What will it take for the government to realize that neither investors, nor for that matter the large numbers of people who voted for the ruling party, can be taken for granted? The challenge of turning India around is great, but so also the country’s potential and promise.
This month’s Cover story provides an analysis of the challenges ahead for companies looking at domestic capital markets for fundraising opportunities. There is a growing interest in listing in India rather than overseas and while some companies, such as VRL Logistics, have been very successful, others are less so.
Failure to price an offering correctly is often seen as the cause of a lacklustre offering. In India, as Bhakta Patnaik, a partner at S&R Associates, says, part of the reason could be that some companies which may not be ready to go public are doing so as private equity investors want to exit. Many companies are not up to the challenge of meeting the exacting standards set by the Securities and Exchange Board of India and SEBI is aware that it needs to relax the process. Proposals to provide an online route for IPO subscriptions and reduce what Arka Mukherjee at J Sagar Associates calls “complex post-issue paperwork”, is good news for companies and their lawyers.
In Heading for cover there is more good news for companies using the services of Indian law firms, as we find lawyers are increasingly warming to the idea of paying for professional indemnity insurance. While India’s larger law firms, including (the former) Amarchand Mangaldas, AZB & Partners, Khaitan & Co, Luthra & Luthra, Trilegal, and Anand and Anand, have been covered for several years, the mid-size and smaller firms are increasingly seeing value in being insured, even if they are yet to obtain insurance. “Having professional indemnity insurance in the present times of public activism is relevant,” says Aseem Chawla, a partner at MPC Legal, which is “actively working” towards procuring insurance.
High premiums continue to be a concern, but as Praveen Gupta, managing director and CEO at Raheja QBE General Insurance Company, says, it may be just a matter of time before the pricing of the product gets “better adapted to the Indian market”. Will this convince more lawyers of the need to obtain cover? Perhaps not, as neither the Advocates Act, 1961, nor the Bar Council of India Rules makes this mandatory.

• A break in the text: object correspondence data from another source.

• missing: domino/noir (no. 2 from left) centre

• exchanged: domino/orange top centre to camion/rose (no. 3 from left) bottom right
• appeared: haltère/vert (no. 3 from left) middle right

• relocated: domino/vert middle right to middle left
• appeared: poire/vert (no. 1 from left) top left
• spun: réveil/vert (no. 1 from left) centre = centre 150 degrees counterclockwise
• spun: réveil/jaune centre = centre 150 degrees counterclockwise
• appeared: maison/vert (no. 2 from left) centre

Writing in this month’s Vantage point Mysore Prasanna, a former general counsel at some of India’s larger companies, reflects on the legal and investment landscape in South India and provides advice on choosing advisers and partners. He notes that while legal practice in India is becoming more professional, not much regard may be given to issues such as conflict of interest. He believes that law firms should be upfront about such conflicts and refuse briefs if necessary. This may be an area where greater vigilance on the part of clients is needed.
Greater vigilance is also needed during criminal trials where there is a risk of media reports trampling on the fundamental rights of an accused and interfering with free and fair decision-making (Trial and error). This can be a tricky situation and is one that the Supreme Court is taking seriously. The court recently said it would consider framing guidelines for the media on covering criminal cases and briefings by investigative agencies. This would be welcome, for while freedom of expression remains important within a democratic society, it needs to be balanced against the right to a fair trial and privacy.

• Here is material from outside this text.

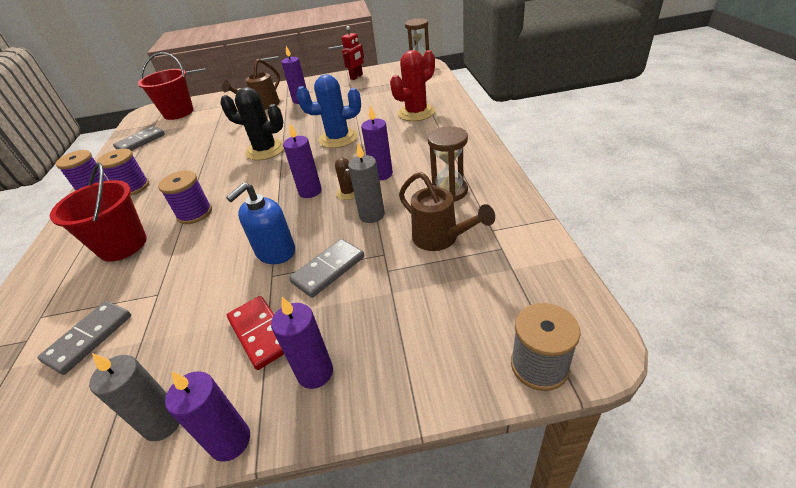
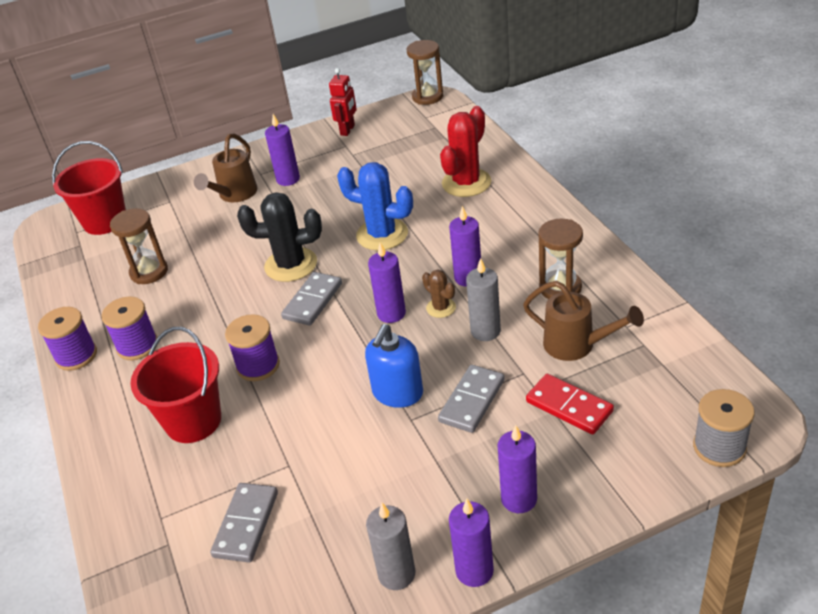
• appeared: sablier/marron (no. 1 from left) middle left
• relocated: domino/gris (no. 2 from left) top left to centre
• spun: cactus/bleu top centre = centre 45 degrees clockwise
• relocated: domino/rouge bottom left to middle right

This month’s Intelligence report provides information that could help companies make better choices as they seek out legal advisers in India. Anecdotal evidence suggests that some of the country’s finest legal minds, whose expertise and experience is well attuned to the challenges of India, are to be found in smaller firms that dot the legal landscape. With this in mind, discerning clients often look beyond the big-name law firms. Our report introduces 50-plus small and mid-size law firms across India that add to the depth and diversity of services on offer.
After eight years of analysing and studying India’s legal market, India Business Law Journal is convinced that the quality of expertise on offer in India’s small and mid-size law firms deserves more attention.